TASK STATEMENT.
What is the count of lines in the data that hold the string "Wallace"? State the number alone.

· · · · ·

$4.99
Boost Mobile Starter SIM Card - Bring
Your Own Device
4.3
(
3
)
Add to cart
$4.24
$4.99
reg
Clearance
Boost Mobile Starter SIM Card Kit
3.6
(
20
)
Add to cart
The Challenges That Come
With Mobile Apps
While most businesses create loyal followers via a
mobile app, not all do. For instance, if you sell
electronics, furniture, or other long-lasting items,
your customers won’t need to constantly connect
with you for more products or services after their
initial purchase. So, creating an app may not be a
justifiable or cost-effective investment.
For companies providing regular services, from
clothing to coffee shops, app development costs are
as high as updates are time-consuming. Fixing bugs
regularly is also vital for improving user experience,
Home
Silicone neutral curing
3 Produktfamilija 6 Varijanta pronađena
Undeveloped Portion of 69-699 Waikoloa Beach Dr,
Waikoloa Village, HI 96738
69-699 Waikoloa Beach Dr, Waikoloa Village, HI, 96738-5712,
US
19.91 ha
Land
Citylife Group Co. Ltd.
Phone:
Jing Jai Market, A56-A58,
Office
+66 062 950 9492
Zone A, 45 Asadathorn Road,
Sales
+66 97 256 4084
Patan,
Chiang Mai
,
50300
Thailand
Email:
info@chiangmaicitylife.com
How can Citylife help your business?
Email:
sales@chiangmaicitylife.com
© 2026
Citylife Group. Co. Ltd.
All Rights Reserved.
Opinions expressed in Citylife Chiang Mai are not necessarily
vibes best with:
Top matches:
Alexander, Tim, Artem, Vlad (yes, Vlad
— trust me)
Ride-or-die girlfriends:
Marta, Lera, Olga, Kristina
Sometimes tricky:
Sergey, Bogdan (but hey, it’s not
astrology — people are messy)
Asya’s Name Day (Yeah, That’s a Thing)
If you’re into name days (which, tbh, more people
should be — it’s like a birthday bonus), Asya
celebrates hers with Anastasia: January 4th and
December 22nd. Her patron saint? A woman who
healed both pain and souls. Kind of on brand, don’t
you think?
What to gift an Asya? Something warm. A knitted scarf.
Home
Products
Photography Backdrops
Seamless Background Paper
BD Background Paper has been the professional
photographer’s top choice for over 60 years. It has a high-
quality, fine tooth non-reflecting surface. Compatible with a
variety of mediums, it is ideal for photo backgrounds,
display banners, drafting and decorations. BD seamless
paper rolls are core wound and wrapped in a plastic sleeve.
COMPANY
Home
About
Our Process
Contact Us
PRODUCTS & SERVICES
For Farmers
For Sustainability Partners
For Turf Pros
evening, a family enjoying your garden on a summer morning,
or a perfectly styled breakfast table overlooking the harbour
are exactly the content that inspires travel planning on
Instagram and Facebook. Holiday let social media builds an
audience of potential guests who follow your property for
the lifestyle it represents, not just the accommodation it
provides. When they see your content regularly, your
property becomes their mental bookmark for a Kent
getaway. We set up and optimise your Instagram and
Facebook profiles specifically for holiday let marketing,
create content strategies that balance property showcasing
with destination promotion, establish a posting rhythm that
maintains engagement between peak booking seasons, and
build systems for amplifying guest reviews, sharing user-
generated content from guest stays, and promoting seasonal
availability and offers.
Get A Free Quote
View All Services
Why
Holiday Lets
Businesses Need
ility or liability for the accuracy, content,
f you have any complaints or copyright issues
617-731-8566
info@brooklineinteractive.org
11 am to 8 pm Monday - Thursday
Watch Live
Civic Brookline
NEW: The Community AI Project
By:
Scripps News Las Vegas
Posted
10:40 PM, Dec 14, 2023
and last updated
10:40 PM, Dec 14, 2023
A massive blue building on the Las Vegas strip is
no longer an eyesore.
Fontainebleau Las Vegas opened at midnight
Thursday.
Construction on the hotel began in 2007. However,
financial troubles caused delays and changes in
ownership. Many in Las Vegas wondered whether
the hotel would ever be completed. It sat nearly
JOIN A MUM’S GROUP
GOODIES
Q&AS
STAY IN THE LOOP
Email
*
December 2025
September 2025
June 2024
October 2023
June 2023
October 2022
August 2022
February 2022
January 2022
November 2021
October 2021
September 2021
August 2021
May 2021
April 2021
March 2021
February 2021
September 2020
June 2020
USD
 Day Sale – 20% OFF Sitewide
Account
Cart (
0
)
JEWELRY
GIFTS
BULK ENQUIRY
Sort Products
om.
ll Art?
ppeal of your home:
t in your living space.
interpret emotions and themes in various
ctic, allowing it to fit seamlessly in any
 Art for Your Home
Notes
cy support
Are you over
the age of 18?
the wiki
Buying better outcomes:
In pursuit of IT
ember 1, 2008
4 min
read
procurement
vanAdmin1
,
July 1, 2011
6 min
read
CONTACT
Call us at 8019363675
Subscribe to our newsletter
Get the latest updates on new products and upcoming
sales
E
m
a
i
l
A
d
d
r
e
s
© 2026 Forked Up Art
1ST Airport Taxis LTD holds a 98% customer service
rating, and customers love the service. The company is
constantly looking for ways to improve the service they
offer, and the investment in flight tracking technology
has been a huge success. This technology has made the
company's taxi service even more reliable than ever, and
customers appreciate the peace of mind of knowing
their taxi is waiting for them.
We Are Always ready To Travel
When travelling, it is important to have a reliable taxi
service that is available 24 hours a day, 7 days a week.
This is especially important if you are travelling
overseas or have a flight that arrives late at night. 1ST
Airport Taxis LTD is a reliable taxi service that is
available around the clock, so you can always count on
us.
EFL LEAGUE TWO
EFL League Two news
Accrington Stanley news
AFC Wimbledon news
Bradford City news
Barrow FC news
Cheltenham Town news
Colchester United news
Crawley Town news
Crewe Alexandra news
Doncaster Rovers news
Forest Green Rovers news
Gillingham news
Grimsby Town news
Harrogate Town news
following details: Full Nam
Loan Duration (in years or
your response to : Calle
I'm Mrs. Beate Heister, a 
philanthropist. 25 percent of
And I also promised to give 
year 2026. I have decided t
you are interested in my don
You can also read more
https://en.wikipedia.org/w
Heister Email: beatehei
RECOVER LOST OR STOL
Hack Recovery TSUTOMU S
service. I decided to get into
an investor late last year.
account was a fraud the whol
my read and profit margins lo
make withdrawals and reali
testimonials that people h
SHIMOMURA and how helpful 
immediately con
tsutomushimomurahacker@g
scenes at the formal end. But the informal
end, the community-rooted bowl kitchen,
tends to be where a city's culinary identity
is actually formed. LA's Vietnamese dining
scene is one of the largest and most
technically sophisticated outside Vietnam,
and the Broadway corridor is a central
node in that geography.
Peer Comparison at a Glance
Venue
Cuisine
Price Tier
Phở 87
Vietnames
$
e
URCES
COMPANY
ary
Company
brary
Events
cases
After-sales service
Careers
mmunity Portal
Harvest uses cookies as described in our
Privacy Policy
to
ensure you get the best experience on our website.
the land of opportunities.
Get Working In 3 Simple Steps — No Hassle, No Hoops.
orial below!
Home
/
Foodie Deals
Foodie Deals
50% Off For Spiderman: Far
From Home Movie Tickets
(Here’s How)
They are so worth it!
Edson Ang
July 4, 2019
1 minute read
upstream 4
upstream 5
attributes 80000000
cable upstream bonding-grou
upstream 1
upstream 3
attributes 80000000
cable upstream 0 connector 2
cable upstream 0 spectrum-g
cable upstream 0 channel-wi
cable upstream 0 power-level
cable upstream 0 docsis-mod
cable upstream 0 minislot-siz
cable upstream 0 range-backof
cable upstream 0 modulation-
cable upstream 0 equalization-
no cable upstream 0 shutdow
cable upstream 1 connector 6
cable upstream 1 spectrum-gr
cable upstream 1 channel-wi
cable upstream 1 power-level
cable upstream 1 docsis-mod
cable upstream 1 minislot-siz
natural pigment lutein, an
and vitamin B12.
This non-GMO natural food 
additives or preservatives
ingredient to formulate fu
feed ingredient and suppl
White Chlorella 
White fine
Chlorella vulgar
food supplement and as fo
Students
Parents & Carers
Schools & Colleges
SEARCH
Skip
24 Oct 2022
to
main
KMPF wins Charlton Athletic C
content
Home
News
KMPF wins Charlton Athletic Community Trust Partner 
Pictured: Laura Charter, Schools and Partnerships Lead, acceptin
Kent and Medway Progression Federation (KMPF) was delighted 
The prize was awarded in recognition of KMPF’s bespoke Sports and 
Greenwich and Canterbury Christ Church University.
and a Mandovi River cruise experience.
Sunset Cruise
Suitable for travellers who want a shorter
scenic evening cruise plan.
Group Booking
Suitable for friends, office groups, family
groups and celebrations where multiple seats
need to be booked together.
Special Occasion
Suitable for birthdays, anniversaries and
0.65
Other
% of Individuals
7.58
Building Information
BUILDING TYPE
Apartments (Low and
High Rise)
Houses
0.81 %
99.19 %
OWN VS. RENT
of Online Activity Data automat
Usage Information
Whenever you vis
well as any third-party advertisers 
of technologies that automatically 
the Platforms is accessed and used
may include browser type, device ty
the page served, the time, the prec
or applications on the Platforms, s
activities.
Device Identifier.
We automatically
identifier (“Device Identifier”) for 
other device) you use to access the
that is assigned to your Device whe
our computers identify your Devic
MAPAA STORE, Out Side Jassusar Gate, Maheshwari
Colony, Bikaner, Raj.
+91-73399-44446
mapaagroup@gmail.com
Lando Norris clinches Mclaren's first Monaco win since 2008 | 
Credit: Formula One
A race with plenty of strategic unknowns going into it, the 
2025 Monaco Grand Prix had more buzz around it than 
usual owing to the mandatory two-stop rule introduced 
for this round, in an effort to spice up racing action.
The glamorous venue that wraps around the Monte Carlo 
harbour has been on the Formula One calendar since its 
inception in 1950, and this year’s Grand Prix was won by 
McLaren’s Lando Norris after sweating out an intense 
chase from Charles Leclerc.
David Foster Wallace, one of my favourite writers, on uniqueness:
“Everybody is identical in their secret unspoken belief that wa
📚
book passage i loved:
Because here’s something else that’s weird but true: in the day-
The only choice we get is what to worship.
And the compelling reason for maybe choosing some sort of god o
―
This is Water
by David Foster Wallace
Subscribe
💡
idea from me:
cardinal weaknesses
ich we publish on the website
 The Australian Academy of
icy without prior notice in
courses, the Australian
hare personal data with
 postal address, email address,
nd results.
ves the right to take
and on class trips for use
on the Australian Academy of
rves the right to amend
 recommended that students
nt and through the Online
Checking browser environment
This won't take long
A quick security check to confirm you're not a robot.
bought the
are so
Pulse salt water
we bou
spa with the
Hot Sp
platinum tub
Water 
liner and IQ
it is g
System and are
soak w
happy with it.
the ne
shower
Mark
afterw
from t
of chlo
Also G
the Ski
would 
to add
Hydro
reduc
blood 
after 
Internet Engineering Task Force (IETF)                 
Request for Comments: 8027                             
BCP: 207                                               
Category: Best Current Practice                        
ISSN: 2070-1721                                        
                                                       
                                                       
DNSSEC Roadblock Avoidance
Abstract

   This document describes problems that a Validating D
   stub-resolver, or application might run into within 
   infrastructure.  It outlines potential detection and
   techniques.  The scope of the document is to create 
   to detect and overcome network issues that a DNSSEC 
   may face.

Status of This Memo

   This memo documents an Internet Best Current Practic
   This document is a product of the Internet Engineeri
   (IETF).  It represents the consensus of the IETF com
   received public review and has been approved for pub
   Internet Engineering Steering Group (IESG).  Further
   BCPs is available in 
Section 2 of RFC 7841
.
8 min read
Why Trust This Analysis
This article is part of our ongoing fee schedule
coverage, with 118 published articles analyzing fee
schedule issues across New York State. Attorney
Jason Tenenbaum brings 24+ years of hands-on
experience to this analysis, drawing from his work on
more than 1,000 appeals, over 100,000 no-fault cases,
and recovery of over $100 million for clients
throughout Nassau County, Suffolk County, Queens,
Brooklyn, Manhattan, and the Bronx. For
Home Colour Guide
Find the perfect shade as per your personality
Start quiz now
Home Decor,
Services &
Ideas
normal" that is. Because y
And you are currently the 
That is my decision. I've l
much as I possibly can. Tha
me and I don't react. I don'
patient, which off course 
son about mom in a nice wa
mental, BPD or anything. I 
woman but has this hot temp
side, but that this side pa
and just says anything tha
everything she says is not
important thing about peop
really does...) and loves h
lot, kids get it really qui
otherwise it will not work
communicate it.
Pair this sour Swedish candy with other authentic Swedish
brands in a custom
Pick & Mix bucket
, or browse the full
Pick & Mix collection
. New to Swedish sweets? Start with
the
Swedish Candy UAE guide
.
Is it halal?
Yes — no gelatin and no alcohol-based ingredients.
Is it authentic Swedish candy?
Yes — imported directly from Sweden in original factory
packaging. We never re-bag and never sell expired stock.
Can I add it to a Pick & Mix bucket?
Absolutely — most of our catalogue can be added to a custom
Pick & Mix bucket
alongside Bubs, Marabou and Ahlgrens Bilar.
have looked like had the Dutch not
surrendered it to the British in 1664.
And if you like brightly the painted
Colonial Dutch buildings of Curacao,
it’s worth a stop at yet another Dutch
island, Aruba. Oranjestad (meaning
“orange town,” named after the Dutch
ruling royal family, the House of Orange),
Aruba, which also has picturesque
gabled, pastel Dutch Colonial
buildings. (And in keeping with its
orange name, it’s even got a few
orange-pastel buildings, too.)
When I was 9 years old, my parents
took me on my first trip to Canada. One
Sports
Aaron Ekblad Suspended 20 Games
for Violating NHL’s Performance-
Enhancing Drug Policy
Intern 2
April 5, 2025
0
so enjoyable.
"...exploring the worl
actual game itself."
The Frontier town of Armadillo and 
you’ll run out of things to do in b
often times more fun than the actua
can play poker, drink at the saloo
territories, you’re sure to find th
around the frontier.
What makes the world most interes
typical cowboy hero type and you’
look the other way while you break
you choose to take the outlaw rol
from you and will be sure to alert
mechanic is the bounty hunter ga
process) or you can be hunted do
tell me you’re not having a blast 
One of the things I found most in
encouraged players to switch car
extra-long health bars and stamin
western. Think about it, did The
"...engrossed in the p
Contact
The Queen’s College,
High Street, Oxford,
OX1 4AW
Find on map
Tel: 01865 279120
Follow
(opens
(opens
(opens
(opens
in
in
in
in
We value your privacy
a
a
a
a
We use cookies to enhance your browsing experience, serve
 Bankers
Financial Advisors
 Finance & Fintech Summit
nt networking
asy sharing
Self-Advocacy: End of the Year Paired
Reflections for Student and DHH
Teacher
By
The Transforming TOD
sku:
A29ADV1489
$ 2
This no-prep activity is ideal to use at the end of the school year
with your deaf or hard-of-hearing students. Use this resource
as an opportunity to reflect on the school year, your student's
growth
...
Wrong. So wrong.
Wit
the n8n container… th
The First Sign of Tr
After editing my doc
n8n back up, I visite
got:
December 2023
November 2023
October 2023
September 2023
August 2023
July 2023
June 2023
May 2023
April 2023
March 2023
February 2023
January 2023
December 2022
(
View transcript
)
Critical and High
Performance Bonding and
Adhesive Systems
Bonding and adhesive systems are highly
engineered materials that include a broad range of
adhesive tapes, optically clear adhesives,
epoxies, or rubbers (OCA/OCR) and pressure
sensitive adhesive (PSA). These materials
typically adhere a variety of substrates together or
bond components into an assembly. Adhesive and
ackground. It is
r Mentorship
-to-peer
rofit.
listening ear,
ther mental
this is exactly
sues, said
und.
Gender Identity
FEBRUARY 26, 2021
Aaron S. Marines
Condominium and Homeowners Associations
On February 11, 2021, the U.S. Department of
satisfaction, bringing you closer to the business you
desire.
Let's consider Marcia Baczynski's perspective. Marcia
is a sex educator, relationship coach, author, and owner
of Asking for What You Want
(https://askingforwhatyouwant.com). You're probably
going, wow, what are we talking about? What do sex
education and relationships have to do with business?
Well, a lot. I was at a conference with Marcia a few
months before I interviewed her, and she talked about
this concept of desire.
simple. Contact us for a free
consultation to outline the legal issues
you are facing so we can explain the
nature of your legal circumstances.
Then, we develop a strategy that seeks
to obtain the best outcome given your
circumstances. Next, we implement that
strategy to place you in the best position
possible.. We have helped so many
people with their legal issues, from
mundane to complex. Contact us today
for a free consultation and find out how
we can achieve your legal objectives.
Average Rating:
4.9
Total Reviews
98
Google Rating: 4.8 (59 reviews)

· · · · ·

ANSWER FOR THE TASK.
2